Sunday, July 15, 2007

vu jà dé

I'm guessing that most people have had at least one déjà vu experience. What I don't know is if anyone ever has ever noticed the initial vu part of the experience. There have been several times in my life when I've had peculiar thoughts that seem to come fully formed, glimpses of me in situations I don't recognize with people I don't know and I find myself wondering if this is the inital experience. These images are much more real than the "realistic while you are in it" dream.

Don't get me wrong, I'm not going all mystic and supernatural on you. I don't know what other terms to describe these really odd feelings with. I haven't had one really since highschool, but I always knew that if I were in a situation to feel that way again, I would make special note of it.

Now we come to the reason I'm writing about such an odd topic in the first place.

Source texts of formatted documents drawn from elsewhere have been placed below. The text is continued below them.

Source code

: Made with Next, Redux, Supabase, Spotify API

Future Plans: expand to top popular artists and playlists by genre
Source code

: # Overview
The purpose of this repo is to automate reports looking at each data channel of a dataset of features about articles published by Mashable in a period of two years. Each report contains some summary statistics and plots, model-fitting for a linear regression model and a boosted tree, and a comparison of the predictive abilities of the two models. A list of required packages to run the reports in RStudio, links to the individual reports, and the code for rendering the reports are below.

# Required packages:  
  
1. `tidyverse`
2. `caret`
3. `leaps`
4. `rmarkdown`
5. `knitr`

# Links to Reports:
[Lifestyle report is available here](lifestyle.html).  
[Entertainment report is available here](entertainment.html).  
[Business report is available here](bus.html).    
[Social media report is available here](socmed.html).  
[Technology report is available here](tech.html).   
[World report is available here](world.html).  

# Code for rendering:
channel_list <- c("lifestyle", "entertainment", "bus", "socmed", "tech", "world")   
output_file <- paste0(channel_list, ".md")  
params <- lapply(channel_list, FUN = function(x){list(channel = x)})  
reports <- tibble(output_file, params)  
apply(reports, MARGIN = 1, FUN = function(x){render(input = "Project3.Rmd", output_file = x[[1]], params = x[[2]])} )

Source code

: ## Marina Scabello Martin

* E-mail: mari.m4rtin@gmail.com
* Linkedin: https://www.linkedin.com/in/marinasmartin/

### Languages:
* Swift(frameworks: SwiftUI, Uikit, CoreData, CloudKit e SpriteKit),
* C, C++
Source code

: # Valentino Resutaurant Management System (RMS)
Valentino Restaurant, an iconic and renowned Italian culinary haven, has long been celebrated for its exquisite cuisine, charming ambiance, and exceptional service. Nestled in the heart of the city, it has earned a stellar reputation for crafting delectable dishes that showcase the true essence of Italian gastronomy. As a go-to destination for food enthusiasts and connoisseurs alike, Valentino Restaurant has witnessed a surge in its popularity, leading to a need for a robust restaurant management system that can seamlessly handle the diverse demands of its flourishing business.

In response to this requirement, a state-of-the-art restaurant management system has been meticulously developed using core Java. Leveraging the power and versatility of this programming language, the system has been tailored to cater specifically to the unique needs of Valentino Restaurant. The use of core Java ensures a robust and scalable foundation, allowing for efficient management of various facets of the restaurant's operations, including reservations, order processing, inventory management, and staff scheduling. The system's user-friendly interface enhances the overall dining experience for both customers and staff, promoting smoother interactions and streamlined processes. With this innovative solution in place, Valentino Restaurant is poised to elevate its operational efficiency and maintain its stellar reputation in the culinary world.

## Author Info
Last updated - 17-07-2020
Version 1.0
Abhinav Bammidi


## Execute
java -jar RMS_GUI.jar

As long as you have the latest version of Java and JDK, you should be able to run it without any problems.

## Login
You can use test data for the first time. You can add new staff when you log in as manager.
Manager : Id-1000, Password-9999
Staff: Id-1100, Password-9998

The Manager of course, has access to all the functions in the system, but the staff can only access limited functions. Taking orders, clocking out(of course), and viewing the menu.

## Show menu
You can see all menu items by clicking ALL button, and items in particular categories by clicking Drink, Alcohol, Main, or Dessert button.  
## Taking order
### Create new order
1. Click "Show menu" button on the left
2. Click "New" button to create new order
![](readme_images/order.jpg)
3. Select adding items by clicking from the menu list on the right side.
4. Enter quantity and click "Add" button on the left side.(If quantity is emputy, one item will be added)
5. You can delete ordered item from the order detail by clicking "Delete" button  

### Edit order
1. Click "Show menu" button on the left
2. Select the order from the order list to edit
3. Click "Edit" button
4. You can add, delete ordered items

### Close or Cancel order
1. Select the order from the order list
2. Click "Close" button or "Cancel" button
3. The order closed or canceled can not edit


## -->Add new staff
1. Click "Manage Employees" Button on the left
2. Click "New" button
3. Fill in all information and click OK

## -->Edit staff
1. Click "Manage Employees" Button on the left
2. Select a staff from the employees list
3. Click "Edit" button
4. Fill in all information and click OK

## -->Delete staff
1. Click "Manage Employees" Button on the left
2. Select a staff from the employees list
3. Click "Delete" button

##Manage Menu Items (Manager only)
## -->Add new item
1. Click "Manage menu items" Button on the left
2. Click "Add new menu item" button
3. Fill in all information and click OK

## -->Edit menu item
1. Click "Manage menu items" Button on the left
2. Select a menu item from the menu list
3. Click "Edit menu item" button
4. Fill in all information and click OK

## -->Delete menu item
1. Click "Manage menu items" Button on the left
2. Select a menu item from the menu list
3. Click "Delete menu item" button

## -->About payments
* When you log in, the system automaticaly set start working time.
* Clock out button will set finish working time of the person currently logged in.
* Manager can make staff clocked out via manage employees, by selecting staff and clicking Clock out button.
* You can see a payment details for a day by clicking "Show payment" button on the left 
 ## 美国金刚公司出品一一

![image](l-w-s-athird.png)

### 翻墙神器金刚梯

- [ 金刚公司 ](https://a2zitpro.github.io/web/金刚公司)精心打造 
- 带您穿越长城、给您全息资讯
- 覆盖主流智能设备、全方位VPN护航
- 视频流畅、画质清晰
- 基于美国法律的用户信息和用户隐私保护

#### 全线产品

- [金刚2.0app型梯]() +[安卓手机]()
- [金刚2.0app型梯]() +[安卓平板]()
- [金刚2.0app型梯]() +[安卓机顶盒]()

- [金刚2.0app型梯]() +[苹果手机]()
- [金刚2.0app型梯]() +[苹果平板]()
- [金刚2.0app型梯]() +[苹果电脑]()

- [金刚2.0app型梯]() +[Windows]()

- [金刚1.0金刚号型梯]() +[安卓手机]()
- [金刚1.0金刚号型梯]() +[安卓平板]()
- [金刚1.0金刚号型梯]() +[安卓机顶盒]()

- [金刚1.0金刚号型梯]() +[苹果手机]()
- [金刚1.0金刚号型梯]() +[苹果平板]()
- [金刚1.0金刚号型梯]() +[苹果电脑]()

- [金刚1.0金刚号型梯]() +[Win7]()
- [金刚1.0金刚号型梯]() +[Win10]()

I don't want this to be an initial vu experience.

My parents were here for 2 days (not counting their arrival day and departure days). It was a joyous time filled with much accomplished and lots of fun visiting.

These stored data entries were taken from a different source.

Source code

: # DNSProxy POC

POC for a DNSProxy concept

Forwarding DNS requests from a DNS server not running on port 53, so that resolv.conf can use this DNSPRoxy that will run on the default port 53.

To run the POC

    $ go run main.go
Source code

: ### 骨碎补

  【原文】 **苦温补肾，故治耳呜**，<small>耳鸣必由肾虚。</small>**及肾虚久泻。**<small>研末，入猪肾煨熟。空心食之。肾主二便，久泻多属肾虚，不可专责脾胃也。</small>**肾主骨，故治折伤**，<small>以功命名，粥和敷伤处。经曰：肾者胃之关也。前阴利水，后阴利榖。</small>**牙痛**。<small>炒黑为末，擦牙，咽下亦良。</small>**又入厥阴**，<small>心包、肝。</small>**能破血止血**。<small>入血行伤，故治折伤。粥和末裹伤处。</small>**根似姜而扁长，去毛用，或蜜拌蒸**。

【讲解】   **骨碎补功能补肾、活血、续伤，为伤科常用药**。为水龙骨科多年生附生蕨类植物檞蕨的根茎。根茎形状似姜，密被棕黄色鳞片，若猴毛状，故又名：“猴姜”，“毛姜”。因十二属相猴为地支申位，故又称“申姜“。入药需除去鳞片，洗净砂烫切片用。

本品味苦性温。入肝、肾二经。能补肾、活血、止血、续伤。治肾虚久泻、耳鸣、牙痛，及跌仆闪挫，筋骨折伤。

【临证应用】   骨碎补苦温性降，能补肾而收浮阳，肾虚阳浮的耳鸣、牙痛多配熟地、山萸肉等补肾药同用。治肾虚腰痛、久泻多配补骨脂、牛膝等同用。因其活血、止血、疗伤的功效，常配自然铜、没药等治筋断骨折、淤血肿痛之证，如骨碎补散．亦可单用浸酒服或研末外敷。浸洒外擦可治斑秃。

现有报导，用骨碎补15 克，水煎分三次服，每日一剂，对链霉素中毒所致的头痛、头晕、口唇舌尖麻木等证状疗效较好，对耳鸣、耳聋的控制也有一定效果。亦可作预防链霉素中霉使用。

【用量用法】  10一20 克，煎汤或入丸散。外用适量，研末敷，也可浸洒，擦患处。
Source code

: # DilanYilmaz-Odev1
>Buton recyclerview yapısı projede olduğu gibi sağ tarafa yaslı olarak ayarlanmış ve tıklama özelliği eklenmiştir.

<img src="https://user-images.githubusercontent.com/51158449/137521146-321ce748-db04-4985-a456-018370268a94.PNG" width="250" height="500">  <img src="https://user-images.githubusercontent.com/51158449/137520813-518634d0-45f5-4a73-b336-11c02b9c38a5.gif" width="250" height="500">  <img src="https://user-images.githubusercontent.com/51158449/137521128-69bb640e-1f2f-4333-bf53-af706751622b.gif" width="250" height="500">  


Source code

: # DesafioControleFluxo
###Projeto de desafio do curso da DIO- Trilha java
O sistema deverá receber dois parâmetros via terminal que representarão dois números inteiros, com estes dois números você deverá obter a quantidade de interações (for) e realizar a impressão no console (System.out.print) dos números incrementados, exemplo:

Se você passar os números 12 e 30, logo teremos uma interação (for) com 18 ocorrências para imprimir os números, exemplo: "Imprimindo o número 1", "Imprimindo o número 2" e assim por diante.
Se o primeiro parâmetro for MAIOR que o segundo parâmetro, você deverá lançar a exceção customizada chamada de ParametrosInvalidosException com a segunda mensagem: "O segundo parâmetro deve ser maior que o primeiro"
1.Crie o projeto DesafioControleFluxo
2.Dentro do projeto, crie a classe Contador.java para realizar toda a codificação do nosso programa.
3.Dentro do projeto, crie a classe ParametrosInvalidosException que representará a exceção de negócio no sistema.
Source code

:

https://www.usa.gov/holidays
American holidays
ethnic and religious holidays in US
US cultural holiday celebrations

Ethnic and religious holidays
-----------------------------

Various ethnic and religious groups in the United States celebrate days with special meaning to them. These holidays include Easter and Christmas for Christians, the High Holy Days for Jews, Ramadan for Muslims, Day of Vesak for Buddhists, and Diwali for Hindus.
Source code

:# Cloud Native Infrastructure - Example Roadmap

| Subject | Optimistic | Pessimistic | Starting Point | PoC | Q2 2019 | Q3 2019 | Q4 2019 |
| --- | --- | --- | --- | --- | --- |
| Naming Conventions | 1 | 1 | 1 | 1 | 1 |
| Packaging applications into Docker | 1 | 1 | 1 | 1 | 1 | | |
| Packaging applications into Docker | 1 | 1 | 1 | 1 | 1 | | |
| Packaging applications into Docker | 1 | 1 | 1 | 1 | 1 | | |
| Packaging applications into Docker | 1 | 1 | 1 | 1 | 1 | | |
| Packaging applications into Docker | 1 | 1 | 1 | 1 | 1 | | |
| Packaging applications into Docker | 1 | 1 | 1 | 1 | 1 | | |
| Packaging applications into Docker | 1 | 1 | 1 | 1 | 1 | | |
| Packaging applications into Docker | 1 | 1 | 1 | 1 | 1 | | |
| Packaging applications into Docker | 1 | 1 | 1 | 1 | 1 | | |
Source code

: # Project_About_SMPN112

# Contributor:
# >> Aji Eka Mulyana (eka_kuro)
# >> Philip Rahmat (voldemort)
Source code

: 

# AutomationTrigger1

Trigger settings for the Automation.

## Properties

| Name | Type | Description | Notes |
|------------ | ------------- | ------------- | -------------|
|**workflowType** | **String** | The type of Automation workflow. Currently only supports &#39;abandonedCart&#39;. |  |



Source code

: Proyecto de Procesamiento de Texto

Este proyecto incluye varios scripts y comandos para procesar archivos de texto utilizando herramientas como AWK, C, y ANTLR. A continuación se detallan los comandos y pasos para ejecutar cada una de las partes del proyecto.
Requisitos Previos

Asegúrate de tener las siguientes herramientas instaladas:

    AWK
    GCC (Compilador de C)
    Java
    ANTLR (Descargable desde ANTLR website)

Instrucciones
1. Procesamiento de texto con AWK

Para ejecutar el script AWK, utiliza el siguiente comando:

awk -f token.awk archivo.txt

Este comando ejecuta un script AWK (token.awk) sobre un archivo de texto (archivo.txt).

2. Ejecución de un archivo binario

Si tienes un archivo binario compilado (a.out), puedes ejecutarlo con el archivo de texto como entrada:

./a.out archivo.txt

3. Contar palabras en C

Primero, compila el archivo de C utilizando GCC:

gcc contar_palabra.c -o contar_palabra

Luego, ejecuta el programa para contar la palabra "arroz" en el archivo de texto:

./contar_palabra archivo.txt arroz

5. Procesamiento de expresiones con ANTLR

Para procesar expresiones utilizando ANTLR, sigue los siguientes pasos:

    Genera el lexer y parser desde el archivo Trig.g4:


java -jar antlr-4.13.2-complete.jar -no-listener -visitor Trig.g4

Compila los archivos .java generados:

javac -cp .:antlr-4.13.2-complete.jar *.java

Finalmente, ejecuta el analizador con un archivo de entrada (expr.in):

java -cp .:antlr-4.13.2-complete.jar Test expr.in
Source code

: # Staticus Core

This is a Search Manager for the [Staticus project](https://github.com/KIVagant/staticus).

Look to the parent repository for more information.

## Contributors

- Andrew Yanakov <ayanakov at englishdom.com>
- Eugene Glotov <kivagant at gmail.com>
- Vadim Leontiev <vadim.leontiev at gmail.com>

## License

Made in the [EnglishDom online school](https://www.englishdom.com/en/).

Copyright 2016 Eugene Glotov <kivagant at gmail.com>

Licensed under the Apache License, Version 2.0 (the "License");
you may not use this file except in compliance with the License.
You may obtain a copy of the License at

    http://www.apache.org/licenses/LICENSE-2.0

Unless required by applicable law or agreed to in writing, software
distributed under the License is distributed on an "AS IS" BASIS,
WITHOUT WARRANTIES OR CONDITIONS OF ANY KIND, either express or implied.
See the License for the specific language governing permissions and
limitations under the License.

At one point Dad was talking about the wooden platform by my porch that you step onto first before the grass. He was mentioning how the fix was temporary and that in 5 years or so, the whole thing would need to be replaced. And for a split second, everything froze and part of my mind took a real careful look at my Dad, how he is getting older, how much he is struggling with his panic attacks and what not, and that part of my mind which held reality frozen whispered, "He's not going to be here to fix them in 5 years." I imagined myself talking with someone about replacing the wooden planks and mentioning how Dad had said they'd last about 5 years.

And a part of me wept. I don't want to lose my Dad.

Reason dictates that there is no evidence to support genuine de ja vu experiences let alone this vu jà dé experience.

What it is, however is a reminder that life is precious. A reminder to spend time now with the ones you love and not wait for a more opportune moment. A reminder that loved ones would rather have a phone call or visit today then for you to come half-way around the world for their funeral.